The keyboard surface is the real product. Bitmoji's sticker catalog is wide, regularly refreshed for holidays and cultural moments, and the in-keyboard search actually returns relevant results. The Snapchat tie-in is best-in-class — Friendmoji is a small idea executed cleanly, and Snap Map's avatar pin gives the cartoon-you a persistent place to live that Memoji and Zepeto don't match.
ROOM TO IMPROVE
Outside Snapchat, Bitmoji feels stranded. Apple's Memoji ships inside iMessage with no separate app, no separate login, and animation that tracks your face in real time — Bitmoji has nothing equivalent on Android, and the standalone share flow is more taps than it should be. Zepeto on the 3D-avatar side and Apple Memoji on the keyboard side have eaten the categories at the edges; Bitmoji's center holds because Snapchat is where teens still are.
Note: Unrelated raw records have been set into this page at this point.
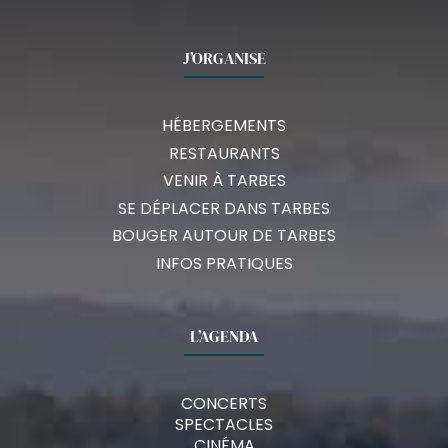
J’ORGANISE
HÉBERGEMENTS
RESTAURANTS
VENIR À TARBES
SE DÉPLACER DANS TARBES
BOUGER AUTOUR DE TARBES
INFOS PRATIQUES
L’AGENDA
CONCERTS
SPECTACLES
CINÉMA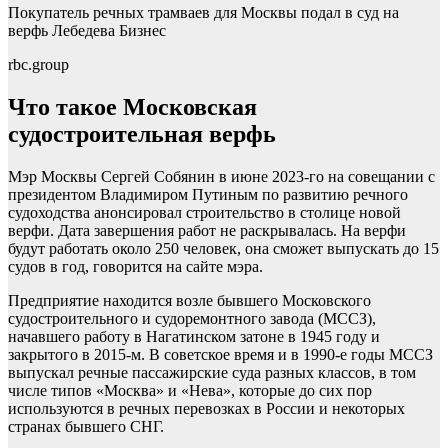
Покупатель речных трамваев для Москвы подал в суд на
верфь Лебедева
Бизнес
rbc.group
Что такое Московская
судостроительная верфь
Мэр Москвы Сергей Собянин в июне 2023-го на совещании с
президентом Владимиром Путиным по развитию речного
судоходства анонсировал строительство в столице новой
верфи. Дата завершения работ не раскрывалась. На верфи
будут работать около 250 человек, она сможет выпускать до 15
судов в год, говорится на сайте мэра.
Предприятие находится возле бывшего Московского
судостроительного и судоремонтного завода (МССЗ),
начавшего работу в Нагатинском затоне в 1945 году и
закрытого в 2015-м. В советское время и в 1990-е годы МССЗ
выпускал речные пассажирские суда разных классов, в том
числе типов «Москва» и «Нева», которые до сих пор
используются в речных перевозках в России и некоторых
странах бывшего СНГ.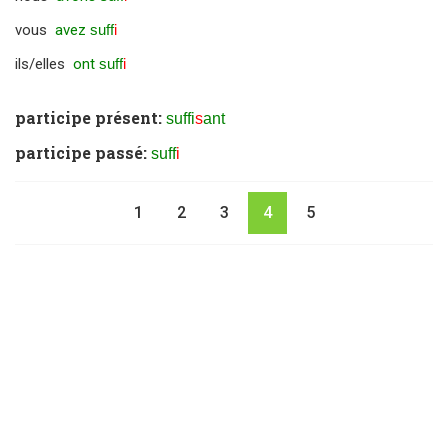
vous
avez
suff
i
ils/elles
ont
suff
i
participe présent:
suffi
s
ant
participe passé:
suff
i
1
2
3
4
5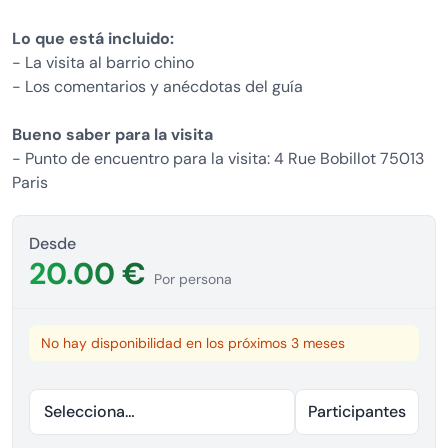
Lo que está incluido:
- La visita al barrio chino
- Los comentarios y anécdotas del guía
Bueno saber para la visita
- Punto de encuentro para la visita: 4 Rue Bobillot 75013
Paris
Desde
20.00 €
Por persona
No hay disponibilidad en los próximos 3 meses
Seleccionar fecha
Participantes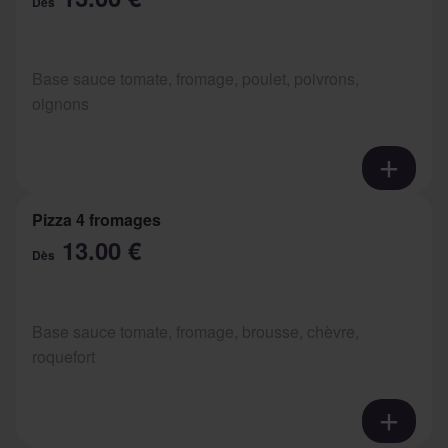
Dès
Base sauce tomate, fromage, poulet, poivrons,
oignons
Pizza 4 fromages
13.00 €
Dès
Base sauce tomate, fromage, brousse, chèvre,
roquefort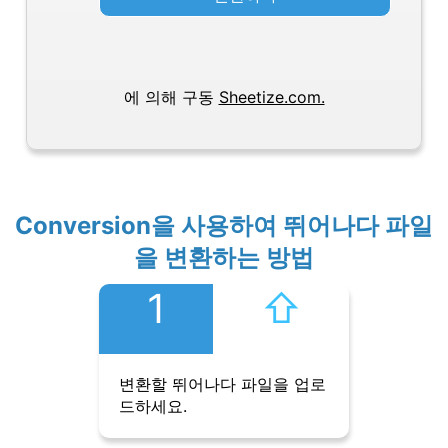
에 의해 구동
Sheetize.com.
Conversion을 사용하여 뛰어나다 파일
을 변환하는 방법
1
⇧︎
변환할 뛰어나다 파일을 업로
드하세요.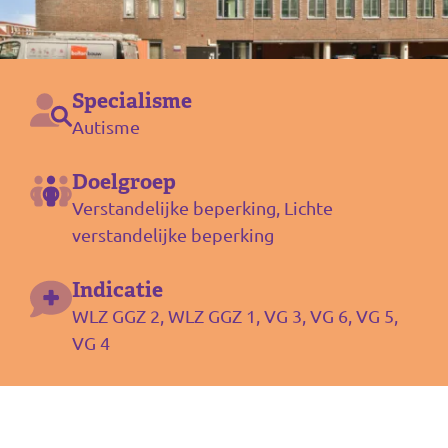
Specialisme
Autisme
Doelgroep
Verstandelijke beperking, Lichte
verstandelijke beperking
Indicatie
WLZ GGZ 2, WLZ GGZ 1, VG 3, VG 6, VG 5,
VG 4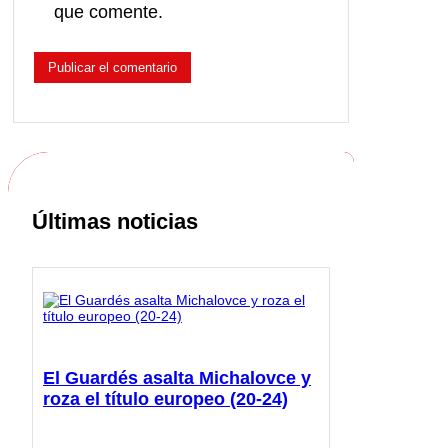
que comente.
Últimas noticias
El Guardés asalta Michalovce y
roza el título europeo (20-24)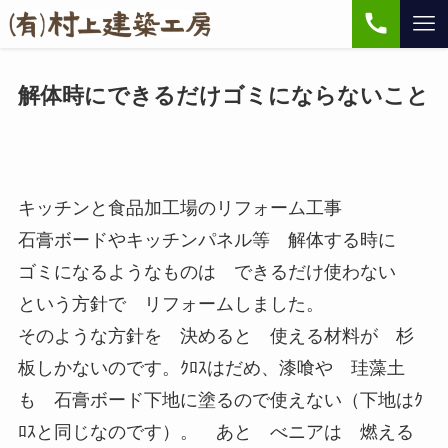
解体時にできるだけゴミにならないこと
キッチンと食品加工場のリフォーム工事
石膏ボードやキッチンパネル等 解体する時に
ゴミになるようなものは できるだけ使わない
という方針で リフォームしました。
そのような方針を 決めると 使える材料が 杉
板しかないのです。ｸﾛｽはだめ、漆喰や 珪藻土
も 石膏ボード下地に塗るので使えない（下地はｸ
ﾛｽと同じなのです）。 あと べニアは 燃える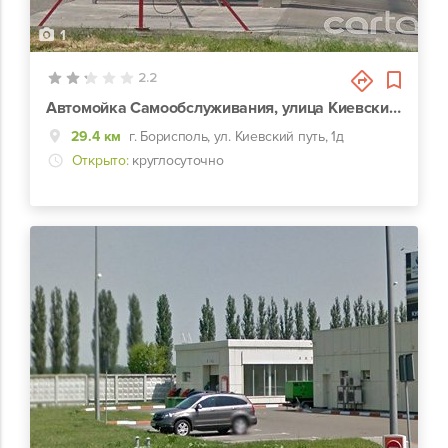
1
2.2
Автомойка Самообслуживания, улица Киевский путь, 1д
29.4 км
г. Борисполь, ул. Киевский путь, 1д
Открыто:
круглосуточно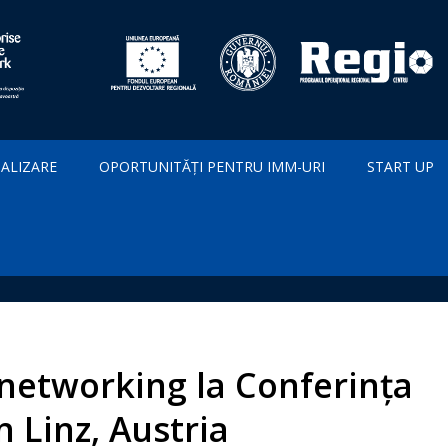
IALIZARE
OPORTUNITĂȚI PENTRU IMM-URI
START UP
networking la Conferința
 Linz, Austria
Account management is rough. Switching between a standalone Bitmoji login and a Snapchat-linked account is opaque, and recovering an avatar built years ago on a different email is a support-ticket-tier task. The classroom-teacher Bitmoji meme of 2020 — virtual classroom backgrounds populated with cartoon teachers and student avatars during remote school — drove a wave of educator signups who are now stuck on accounts they can't easily migrate to a personal phone.
CONCLUSION
Install Bitmoji if you use Snapchat — it's load-bearing for that app's social grammar. Install it on Android if you want a sticker keyboard that does more than emoji. iPhone users with no Snapchat habit will find Memoji covers most of the same ground without the extra app. The cartoon-you was a 2014 idea that turned out to age well; Snap has done less to it than expected, which in this case counts as restraint.